::: RAW DATA :::

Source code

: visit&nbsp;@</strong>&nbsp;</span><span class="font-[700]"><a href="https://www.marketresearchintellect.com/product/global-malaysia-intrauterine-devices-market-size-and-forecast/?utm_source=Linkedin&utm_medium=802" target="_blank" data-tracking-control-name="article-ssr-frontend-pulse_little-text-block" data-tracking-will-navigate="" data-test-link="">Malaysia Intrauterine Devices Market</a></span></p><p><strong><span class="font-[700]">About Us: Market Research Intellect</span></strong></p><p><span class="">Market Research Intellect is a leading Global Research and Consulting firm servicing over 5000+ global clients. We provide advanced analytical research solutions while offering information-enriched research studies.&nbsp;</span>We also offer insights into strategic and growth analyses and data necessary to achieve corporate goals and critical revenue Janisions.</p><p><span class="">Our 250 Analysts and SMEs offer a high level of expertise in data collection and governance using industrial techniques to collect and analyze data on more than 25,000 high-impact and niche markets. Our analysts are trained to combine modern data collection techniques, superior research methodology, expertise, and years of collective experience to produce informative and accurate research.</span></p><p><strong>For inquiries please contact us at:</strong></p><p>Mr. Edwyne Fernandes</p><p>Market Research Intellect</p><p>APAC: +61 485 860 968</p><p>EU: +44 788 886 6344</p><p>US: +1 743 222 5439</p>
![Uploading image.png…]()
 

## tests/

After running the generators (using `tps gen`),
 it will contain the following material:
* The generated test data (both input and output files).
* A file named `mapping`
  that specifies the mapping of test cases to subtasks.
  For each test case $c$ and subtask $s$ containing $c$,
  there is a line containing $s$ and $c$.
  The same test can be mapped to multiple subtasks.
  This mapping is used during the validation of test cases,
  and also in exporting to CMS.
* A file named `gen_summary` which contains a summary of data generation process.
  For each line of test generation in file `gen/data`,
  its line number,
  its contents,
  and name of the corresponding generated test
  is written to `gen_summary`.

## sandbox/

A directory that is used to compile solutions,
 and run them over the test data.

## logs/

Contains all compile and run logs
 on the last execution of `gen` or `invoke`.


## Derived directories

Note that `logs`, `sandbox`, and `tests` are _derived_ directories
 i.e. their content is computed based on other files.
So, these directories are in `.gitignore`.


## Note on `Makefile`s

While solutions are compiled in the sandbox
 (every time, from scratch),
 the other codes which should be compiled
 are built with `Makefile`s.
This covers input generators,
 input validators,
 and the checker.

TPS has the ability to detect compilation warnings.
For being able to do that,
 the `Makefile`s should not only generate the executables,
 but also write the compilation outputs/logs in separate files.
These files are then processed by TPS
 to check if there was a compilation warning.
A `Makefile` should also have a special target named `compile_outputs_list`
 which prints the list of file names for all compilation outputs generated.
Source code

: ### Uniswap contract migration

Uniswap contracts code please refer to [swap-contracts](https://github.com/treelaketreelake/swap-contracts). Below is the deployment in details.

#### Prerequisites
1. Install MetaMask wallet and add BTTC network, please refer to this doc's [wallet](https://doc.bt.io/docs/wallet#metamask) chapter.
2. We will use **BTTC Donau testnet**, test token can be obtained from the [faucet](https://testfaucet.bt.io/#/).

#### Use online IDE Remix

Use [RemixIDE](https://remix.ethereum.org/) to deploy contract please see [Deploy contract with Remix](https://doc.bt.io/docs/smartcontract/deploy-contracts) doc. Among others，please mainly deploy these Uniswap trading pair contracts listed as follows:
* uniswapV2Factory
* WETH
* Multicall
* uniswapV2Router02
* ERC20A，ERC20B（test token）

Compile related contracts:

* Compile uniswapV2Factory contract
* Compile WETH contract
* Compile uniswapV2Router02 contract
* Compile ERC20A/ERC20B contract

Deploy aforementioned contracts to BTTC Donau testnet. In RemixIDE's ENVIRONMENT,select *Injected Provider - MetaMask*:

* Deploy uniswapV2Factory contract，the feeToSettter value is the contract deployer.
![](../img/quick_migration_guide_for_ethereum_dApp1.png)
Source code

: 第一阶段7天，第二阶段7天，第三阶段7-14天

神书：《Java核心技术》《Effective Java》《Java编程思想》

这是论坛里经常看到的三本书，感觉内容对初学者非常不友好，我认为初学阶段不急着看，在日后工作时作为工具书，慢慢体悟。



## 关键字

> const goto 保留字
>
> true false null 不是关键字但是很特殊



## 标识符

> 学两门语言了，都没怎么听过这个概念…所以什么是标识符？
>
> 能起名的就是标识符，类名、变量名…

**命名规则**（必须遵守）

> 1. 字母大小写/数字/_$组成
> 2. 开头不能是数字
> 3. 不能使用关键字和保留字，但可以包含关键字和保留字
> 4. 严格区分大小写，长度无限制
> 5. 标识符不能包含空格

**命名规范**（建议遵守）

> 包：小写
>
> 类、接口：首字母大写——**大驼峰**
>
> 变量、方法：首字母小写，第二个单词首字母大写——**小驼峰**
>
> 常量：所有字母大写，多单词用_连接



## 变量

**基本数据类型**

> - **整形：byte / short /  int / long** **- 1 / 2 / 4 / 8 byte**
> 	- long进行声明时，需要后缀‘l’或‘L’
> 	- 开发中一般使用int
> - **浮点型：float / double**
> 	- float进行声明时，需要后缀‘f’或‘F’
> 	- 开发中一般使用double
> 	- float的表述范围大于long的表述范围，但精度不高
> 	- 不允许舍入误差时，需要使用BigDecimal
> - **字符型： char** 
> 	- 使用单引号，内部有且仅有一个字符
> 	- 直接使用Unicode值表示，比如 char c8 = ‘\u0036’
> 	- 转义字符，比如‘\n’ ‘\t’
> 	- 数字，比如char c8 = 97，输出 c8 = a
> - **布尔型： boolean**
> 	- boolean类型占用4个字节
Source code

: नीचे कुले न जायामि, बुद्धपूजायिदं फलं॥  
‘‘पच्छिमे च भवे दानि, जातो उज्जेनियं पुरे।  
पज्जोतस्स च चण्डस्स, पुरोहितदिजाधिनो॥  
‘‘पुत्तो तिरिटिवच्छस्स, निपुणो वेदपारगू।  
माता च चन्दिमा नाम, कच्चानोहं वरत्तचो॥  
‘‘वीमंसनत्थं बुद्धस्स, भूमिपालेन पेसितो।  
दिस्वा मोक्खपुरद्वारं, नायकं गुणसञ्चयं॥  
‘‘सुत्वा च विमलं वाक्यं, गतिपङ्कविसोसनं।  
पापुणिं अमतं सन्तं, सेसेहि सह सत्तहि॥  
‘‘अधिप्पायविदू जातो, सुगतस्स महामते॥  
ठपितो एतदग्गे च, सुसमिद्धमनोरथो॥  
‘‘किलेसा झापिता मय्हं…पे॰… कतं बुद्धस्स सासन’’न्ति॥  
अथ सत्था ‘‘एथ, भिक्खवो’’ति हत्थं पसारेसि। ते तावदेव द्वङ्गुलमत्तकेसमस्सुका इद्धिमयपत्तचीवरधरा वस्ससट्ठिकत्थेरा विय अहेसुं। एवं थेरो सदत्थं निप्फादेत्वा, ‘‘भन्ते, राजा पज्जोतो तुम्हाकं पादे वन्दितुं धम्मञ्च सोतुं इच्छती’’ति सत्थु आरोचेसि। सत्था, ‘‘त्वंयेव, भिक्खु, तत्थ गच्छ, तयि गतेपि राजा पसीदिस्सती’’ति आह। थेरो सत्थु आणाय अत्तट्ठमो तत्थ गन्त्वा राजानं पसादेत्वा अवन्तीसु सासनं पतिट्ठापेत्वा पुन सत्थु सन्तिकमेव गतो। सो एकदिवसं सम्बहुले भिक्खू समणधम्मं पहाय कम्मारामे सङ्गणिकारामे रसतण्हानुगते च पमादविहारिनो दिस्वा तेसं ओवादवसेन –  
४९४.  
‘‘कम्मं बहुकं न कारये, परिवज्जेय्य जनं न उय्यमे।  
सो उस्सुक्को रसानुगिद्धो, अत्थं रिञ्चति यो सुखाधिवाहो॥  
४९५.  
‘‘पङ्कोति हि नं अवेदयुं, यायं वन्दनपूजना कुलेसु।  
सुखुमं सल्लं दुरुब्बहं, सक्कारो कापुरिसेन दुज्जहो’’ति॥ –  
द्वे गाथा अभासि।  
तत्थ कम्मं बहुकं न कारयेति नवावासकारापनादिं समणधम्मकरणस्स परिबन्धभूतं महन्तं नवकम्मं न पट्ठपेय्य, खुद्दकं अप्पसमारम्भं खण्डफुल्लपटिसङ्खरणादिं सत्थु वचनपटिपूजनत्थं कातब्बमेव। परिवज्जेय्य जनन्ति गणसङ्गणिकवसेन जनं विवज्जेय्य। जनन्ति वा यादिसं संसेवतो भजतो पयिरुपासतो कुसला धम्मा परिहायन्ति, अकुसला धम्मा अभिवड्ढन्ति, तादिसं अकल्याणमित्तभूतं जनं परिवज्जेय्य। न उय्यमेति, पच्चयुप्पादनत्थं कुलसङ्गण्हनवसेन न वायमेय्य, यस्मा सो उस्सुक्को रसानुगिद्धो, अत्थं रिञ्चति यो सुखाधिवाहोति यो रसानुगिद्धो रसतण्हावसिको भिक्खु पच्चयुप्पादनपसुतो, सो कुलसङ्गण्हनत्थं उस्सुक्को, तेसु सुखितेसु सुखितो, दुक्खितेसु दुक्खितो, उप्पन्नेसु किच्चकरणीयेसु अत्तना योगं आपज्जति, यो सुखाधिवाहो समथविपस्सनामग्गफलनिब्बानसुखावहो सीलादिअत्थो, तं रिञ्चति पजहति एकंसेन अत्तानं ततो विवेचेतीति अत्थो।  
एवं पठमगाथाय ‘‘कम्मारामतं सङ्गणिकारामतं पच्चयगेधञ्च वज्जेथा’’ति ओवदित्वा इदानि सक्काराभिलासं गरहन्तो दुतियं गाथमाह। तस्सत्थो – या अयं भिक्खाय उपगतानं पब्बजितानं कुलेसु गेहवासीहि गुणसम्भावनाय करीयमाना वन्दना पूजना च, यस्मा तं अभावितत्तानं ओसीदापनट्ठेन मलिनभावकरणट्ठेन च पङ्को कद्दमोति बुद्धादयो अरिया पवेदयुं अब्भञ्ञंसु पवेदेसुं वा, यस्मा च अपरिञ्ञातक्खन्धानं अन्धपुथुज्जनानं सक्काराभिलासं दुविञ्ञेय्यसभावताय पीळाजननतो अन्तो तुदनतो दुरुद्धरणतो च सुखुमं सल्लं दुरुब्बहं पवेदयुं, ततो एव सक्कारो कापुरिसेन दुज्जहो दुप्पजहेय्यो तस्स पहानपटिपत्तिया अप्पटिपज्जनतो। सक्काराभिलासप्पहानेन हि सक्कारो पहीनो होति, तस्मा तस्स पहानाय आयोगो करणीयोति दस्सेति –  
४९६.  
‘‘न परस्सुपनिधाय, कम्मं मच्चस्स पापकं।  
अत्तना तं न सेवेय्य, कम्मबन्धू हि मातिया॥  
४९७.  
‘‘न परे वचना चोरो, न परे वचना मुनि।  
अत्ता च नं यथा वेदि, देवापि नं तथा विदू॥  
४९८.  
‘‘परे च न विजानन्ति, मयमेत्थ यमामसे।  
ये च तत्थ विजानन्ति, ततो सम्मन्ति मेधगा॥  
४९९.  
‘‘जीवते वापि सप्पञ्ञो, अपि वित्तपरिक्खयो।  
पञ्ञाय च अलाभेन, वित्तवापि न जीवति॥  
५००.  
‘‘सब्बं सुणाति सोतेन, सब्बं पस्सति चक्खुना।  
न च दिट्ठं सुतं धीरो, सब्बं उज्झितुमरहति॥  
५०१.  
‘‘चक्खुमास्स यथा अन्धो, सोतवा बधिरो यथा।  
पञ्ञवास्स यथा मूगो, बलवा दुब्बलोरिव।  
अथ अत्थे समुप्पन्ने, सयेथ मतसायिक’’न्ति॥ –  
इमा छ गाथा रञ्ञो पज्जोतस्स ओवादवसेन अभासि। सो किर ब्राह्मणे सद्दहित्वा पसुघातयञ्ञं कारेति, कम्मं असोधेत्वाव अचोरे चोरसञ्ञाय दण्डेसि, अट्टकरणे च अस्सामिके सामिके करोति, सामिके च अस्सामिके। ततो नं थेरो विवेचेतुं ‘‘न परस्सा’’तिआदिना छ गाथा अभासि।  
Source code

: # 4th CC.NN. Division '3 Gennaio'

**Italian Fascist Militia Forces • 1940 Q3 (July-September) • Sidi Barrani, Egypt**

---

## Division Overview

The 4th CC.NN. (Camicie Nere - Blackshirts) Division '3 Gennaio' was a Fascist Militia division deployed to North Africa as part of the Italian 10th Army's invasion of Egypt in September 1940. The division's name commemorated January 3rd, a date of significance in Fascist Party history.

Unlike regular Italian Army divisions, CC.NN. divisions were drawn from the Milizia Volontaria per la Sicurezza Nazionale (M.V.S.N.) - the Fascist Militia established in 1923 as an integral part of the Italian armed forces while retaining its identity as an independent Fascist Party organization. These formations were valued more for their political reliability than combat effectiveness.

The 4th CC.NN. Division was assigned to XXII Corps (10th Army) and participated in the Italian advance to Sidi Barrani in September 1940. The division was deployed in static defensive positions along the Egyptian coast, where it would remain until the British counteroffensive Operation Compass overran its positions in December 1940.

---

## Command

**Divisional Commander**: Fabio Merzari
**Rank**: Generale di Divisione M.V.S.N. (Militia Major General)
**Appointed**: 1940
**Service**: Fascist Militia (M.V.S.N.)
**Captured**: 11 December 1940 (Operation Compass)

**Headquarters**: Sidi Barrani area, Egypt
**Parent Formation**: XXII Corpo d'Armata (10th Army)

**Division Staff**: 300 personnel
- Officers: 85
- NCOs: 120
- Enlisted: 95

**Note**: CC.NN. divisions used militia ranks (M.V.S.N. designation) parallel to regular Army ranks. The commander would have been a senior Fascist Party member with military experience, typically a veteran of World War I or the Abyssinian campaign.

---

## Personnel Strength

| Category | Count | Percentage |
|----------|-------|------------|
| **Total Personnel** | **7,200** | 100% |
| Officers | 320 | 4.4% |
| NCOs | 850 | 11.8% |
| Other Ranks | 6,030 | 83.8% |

:::

TASK DESCRIPTION: Check every line of the data, and copy the ones that contain "需要后缀".

EXERCISE ANSWER:
> 	- long进行声明时，需要后缀‘l’或‘L’
> 	- float进行声明时，需要后缀‘f’或‘F’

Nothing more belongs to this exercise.